* **What the task asks**: Type the records that follow again exactly as written, but drop the pictures.

Saved data entries

━━━

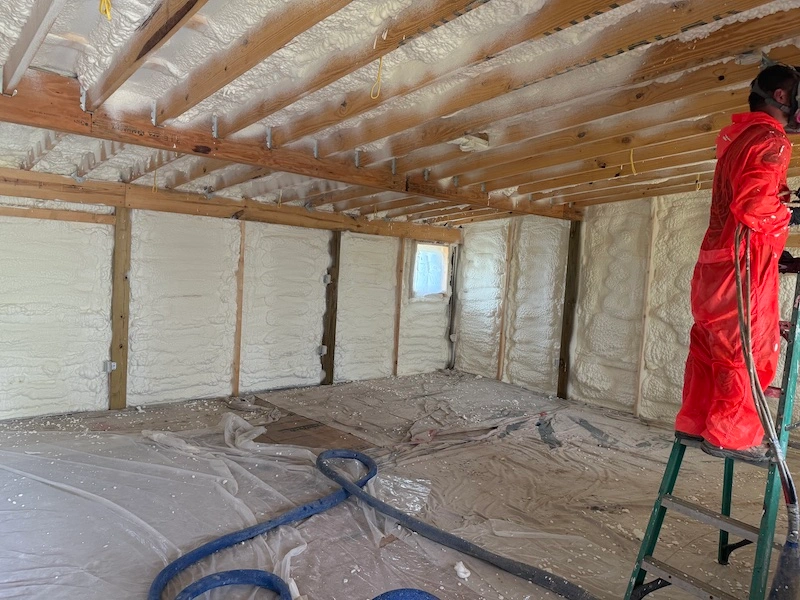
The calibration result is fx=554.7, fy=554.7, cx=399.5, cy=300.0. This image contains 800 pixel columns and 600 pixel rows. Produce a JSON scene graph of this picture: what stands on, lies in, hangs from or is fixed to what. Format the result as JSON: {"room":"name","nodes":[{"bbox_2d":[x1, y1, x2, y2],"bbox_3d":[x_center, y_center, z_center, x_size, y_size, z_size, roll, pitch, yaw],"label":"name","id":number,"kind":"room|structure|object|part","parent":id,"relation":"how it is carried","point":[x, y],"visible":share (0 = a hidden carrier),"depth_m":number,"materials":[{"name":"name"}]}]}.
{"room":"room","nodes":[
{"label":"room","id":0,"kind":"room"},
{"bbox_2d":[0,188,458,423],"bbox_3d":[-1.509,-0.011,4.878,5.932,1.820,0.184,0,4,-41],"label":"left wall","id":1,"kind":"structure","parent":0,"point":[37,226],"depth_m":4.52,"materials":[{"name":"white plastic"}]},
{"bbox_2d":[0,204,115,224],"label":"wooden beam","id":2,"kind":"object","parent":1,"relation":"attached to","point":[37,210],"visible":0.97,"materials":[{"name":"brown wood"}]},
{"bbox_2d":[109,208,131,408],"bbox_3d":[-2.133,0.101,4.220,0.105,1.558,0.065,0,4,-41],"label":"wooden stud","id":3,"kind":"object","parent":1,"relation":"attached to","point":[115,335],"visible":0.92,"depth_m":4.20,"materials":[{"name":"brown wood"}]},
{"bbox_2d":[102,360,116,372],"bbox_3d":[-2.230,0.510,4.268,0.073,0.104,0.083,0,4,-41],"label":"electrical box","id":4,"kind":"object","parent":3,"relation":"attached to","point":[113,367],"visible":0.92,"depth_m":4.25,"materials":[{"name":"metal"}]},
{"bbox_2d":[0,168,463,241],"bbox_3d":[-1.319,-0.779,4.797,4.713,0.164,0.080,0,4,-41],"label":"beam","id":5,"kind":"structure","parent":1,"relation":"attached to","point":[25,173],"depth_m":4.47,"materials":[{"name":"brown wood"}]},
{"bbox_2d":[232,220,245,398],"bbox_3d":[-1.406,0.103,4.861,0.051,1.489,0.045,0,4,-41],"label":"wall stud","id":6,"kind":"object","parent":1,"relation":"attached to","point":[237,348],"visible":0.95,"depth_m":4.86,"materials":[{"name":"brown wood"}]},
{"bbox_2d":[321,231,340,385],"bbox_3d":[-0.691,0.107,5.547,0.108,1.522,0.075,0,4,-41],"label":"wooden stud","id":7,"kind":"object","parent":1,"relation":"attached to","point":[330,342],"visible":0.83,"depth_m":5.53,"materials":[{"name":"brown wood"}]},
{"bbox_2d":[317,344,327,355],"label":"electrical box","id":8,"kind":"object","parent":7,"relation":"attached to","point":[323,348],"visible":0.94,"depth_m":5.40,"materials":[{"name":"grey metal"}]},
{"bbox_2d":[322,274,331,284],"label":"electrical box","id":9,"kind":"object","parent":7,"relation":"attached to","point":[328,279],"visible":0.93,"depth_m":5.44,"materials":[{"name":"metal"}]},
{"bbox_2d":[392,238,405,376],"bbox_3d":[-0.004,0.109,6.055,0.044,1.479,0.040,0,4,-41],"label":"wall stud","id":10,"kind":"object","parent":1,"relation":"attached to","point":[398,311],"visible":0.93,"depth_m":6.06,"materials":[{"name":"brown wood"}]},
{"bbox_2d":[412,241,450,299],"bbox_3d":[0.311,-0.328,6.368,0.625,0.654,0.163,0,4,-41],"label":"window","id":11,"kind":"structure","parent":1,"relation":"in","point":[431,246],"depth_m":6.42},
{"bbox_2d":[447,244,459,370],"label":"wall stud","id":12,"kind":"object","parent":1,"relation":"attached to","point":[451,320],"visible":0.82,"depth_m":6.53,"materials":[{"name":"brown wood"}]},
{"bbox_2d":[0,0,799,226],"bbox_3d":[0.275,-1.054,3.065,5.519,0.396,5.143,0,4,-41],"label":"ceiling","id":13,"kind":"structure","parent":0,"point":[356,2],"depth_m":2.47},
{"bbox_2d":[99,0,111,19],"bbox_3d":[-0.889,-0.922,1.680,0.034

━━━

* **Exercise output**:
The calibration result is fx=554.7, fy=554.7, cx=399.5, cy=300.0. This image contains 800 pixel columns and 600 pixel rows. Produce a JSON scene graph of this picture: what stands on, lies in, hangs from or is fixed to what. Format the result as JSON: {"room":"name","nodes":[{"bbox_2d":[x1, y1, x2, y2],"bbox_3d":[x_center, y_center, z_center, x_size, y_size, z_size, roll, pitch, yaw],"label":"name","id":number,"kind":"room|structure|object|part","parent":id,"relation":"how it is carried","point":[x, y],"visible":share (0 = a hidden carrier),"depth_m":number,"materials":[{"name":"name"}]}]}.
{"room":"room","nodes":[
{"label":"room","id":0,"kind":"room"},
{"bbox_2d":[0,188,458,423],"bbox_3d":[-1.509,-0.011,4.878,5.932,1.820,0.184,0,4,-41],"label":"left wall","id":1,"kind":"structure","parent":0,"point":[37,226],"depth_m":4.52,"materials":[{"name":"white plastic"}]},
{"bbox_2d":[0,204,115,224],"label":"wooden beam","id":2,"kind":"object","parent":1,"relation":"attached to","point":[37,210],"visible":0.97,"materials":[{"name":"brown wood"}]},
{"bbox_2d":[109,208,131,408],"bbox_3d":[-2.133,0.101,4.220,0.105,1.558,0.065,0,4,-41],"label":"wooden stud","id":3,"kind":"object","parent":1,"relation":"attached to","point":[115,335],"visible":0.92,"depth_m":4.20,"materials":[{"name":"brown wood"}]},
{"bbox_2d":[102,360,116,372],"bbox_3d":[-2.230,0.510,4.268,0.073,0.104,0.083,0,4,-41],"label":"electrical box","id":4,"kind":"object","parent":3,"relation":"attached to","point":[113,367],"visible":0.92,"depth_m":4.25,"materials":[{"name":"metal"}]},
{"bbox_2d":[0,168,463,241],"bbox_3d":[-1.319,-0.779,4.797,4.713,0.164,0.080,0,4,-41],"label":"beam","id":5,"kind":"structure","parent":1,"relation":"attached to","point":[25,173],"depth_m":4.47,"materials":[{"name":"brown wood"}]},
{"bbox_2d":[232,220,245,398],"bbox_3d":[-1.406,0.103,4.861,0.051,1.489,0.045,0,4,-41],"label":"wall stud","id":6,"kind":"object","parent":1,"relation":"attached to","point":[237,348],"visible":0.95,"depth_m":4.86,"materials":[{"name":"brown wood"}]},
{"bbox_2d":[321,231,340,385],"bbox_3d":[-0.691,0.107,5.547,0.108,1.522,0.075,0,4,-41],"label":"wooden stud","id":7,"kind":"object","parent":1,"relation":"attached to","point":[330,342],"visible":0.83,"depth_m":5.53,"materials":[{"name":"brown wood"}]},
{"bbox_2d":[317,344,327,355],"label":"electrical box","id":8,"kind":"object","parent":7,"relation":"attached to","point":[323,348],"visible":0.94,"depth_m":5.40,"materials":[{"name":"grey metal"}]},
{"bbox_2d":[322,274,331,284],"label":"electrical box","id":9,"kind":"object","parent":7,"relation":"attached to","point":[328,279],"visible":0.93,"depth_m":5.44,"materials":[{"name":"metal"}]},
{"bbox_2d":[392,238,405,376],"bbox_3d":[-0.004,0.109,6.055,0.044,1.479,0.040,0,4,-41],"label":"wall stud","id":10,"kind":"object","parent":1,"relation":"attached to","point":[398,311],"visible":0.93,"depth_m":6.06,"materials":[{"name":"brown wood"}]},
{"bbox_2d":[412,241,450,299],"bbox_3d":[0.311,-0.328,6.368,0.625,0.654,0.163,0,4,-41],"label":"window","id":11,"kind":"structure","parent":1,"relation":"in","point":[431,246],"depth_m":6.42},
{"bbox_2d":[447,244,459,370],"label":"wall stud","id":12,"kind":"object","parent":1,"relation":"attached to","point":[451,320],"visible":0.82,"depth_m":6.53,"materials":[{"name":"brown wood"}]},
{"bbox_2d":[0,0,799,226],"bbox_3d":[0.275,-1.054,3.065,5.519,0.396,5.143,0,4,-41],"label":"ceiling","id":13,"kind":"structure","parent":0,"point":[356,2],"depth_m":2.47},
{"bbox_2d":[99,0,111,19],"bbox_3d":[-0.889,-0.922,1.680,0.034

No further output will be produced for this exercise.